**WHAT IS REQUIRED:** Can you reproduce every line of text in the rows below word for word, leaving the pictures out?

(Page images and their extracted text)
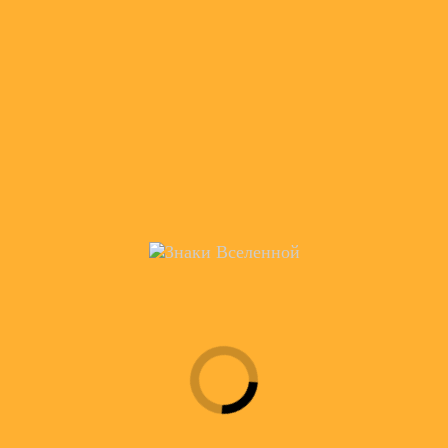
Магазин Карты Знаки
Вселенной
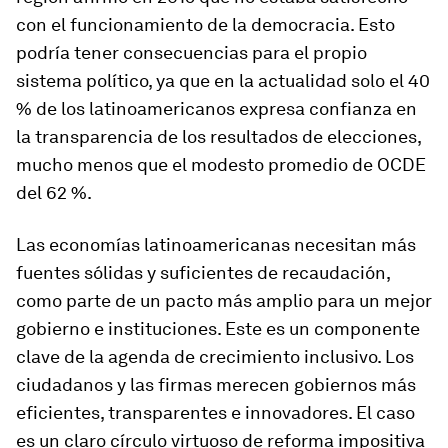
con el funcionamiento de la democracia. Esto
podría tener consecuencias para el propio
sistema político, ya que en la actualidad solo el 40
% de los latinoamericanos expresa confianza en
la transparencia de los resultados de elecciones,
mucho menos que el modesto promedio de OCDE
del 62 %.
Las economías latinoamericanas necesitan más
fuentes sólidas y suficientes de recaudación,
como parte de un pacto más amplio para un mejor
gobierno e instituciones. Este es un componente
clave de la agenda de crecimiento inclusivo. Los
ciudadanos y las firmas merecen gobiernos más
eficientes, transparentes e innovadores. El caso
es un claro círculo virtuoso de reforma impositiva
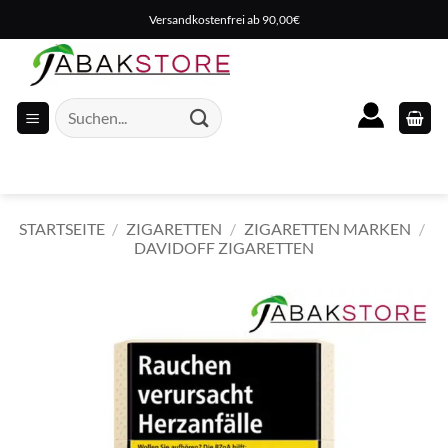
Zum
Versandkostenfrei ab 90,00€
Inhalt
springen
Suche
nach:
STARTSEITE
/
ZIGARETTEN
/
ZIGARETTEN MARKEN
/
DAVIDOFF ZIGARETTEN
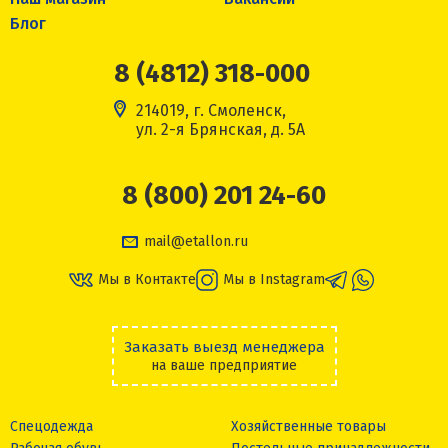
Блог
8 (4812) 318-000
214019, г. Смоленск,
ул. 2-я Брянская, д. 5А
8 (800) 201 24-60
mail@etallon.ru
Мы в Контакте
Мы в Instagram
Заказать выезд менеджера
на ваше предприятие
Спецодежда
Хозяйственные товары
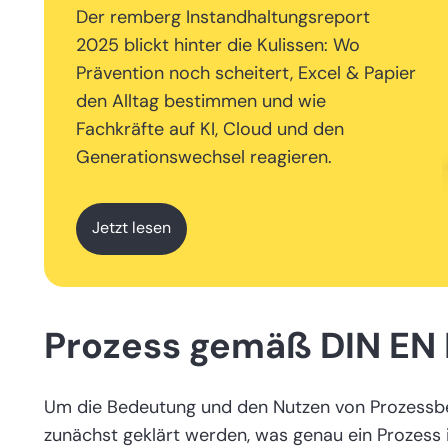
Der remberg Instandhaltungsreport
2025 blickt hinter die Kulissen: Wo
Prävention noch scheitert, Excel & Papier
den Alltag bestimmen und wie
Fachkräfte auf KI, Cloud und den
Generationswechsel reagieren.
Jetzt lesen
Prozess gemäß DIN EN
Um die Bedeutung und den Nutzen von Prozessb
zunächst geklärt werden, was genau ein Prozess 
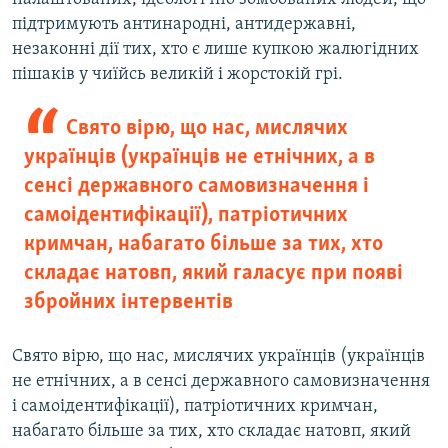
підтримують антинародні, антидержавні,
незаконні дії тих, хто є лише купкою жалюгідних
пішаків у чиїйсь великій і жорстокій грі.
Свято вірю, що нас, мислячих
українців (українців не етнічних, а в
сенсі державного самовизначення і
самоідентифікації), патріотичних
кримчан, набагато більше за тих, хто
складає натовп, який галасує при появі
збройних інтервентів
Свято вірю, що нас, мислячих українців (українців
не етнічних, а в сенсі державного самовизначення
і самоідентифікації), патріотичних кримчан,
набагато більше за тих, хто складає натовп, який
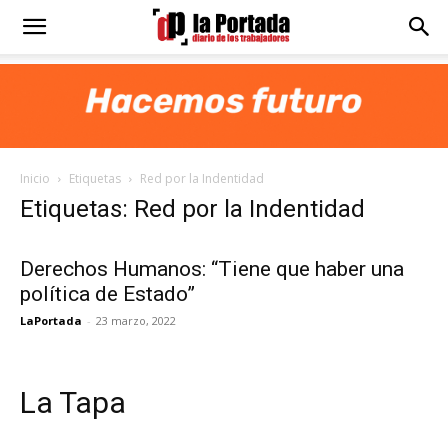
Diario
La
Inicio
Etiquetas
Red por la Indentidad
Portada
Etiquetas: Red por la Indentidad
Derechos Humanos: “Tiene que haber una
política de Estado”
LaPortada
-
23 marzo, 2022
La Tapa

**FINISHED TASK:**
Магазин Карты Знаки
Вселенной
con el funcionamiento de la democracia. Esto
podría tener consecuencias para el propio
sistema político, ya que en la actualidad solo el 40
% de los latinoamericanos expresa confianza en
la transparencia de los resultados de elecciones,
mucho menos que el modesto promedio de OCDE
del 62 %.
Las economías latinoamericanas necesitan más
fuentes sólidas y suficientes de recaudación,
como parte de un pacto más amplio para un mejor
gobierno e instituciones. Este es un componente
clave de la agenda de crecimiento inclusivo. Los
ciudadanos y las firmas merecen gobiernos más
eficientes, transparentes e innovadores. El caso
es un claro círculo virtuoso de reforma impositiva
Zum
Versandkostenfrei ab 90,00€
Inhalt
springen
Suche
nach:
STARTSEITE
/
ZIGARETTEN
/
ZIGARETTEN MARKEN
/
DAVIDOFF ZIGARETTEN
Блог
8 (4812) 318-000
214019, г. Смоленск,
ул. 2-я Брянская, д. 5А
8 (800) 201 24-60
mail@etallon.ru
Мы в Контакте
Мы в Instagram
Заказать выезд менеджера
на ваше предприятие
Спецодежда
Хозяйственные товары
Der remberg Instandhaltungsreport
2025 blickt hinter die Kulissen: Wo
Prävention noch scheitert, Excel & Papier
den Alltag bestimmen und wie
Fachkräfte auf KI, Cloud und den
Generationswechsel reagieren.
Jetzt lesen
Prozess gemäß DIN EN
Um die Bedeutung und den Nutzen von Prozessb
zunächst geklärt werden, was genau ein Prozess 
підтримують антинародні, антидержавні,
незаконні дії тих, хто є лише купкою жалюгідних
пішаків у чиїйсь великій і жорстокій грі.
Свято вірю, що нас, мислячих
українців (українців не етнічних, а в
сенсі державного самовизначення і
самоідентифікації), патріотичних
кримчан, набагато більше за тих, хто
складає натовп, який галасує при появі
збройних інтервентів
Свято вірю, що нас, мислячих українців (українців
не етнічних, а в сенсі державного самовизначення
і самоідентифікації), патріотичних кримчан,
набагато більше за тих, хто складає натовп, який
Diario
La
Inicio
Etiquetas
Red por la Indentidad
Portada
Etiquetas: Red por la Indentidad
Derechos Humanos: “Tiene que haber una
política de Estado”
LaPortada
-
23 marzo, 2022
La Tapa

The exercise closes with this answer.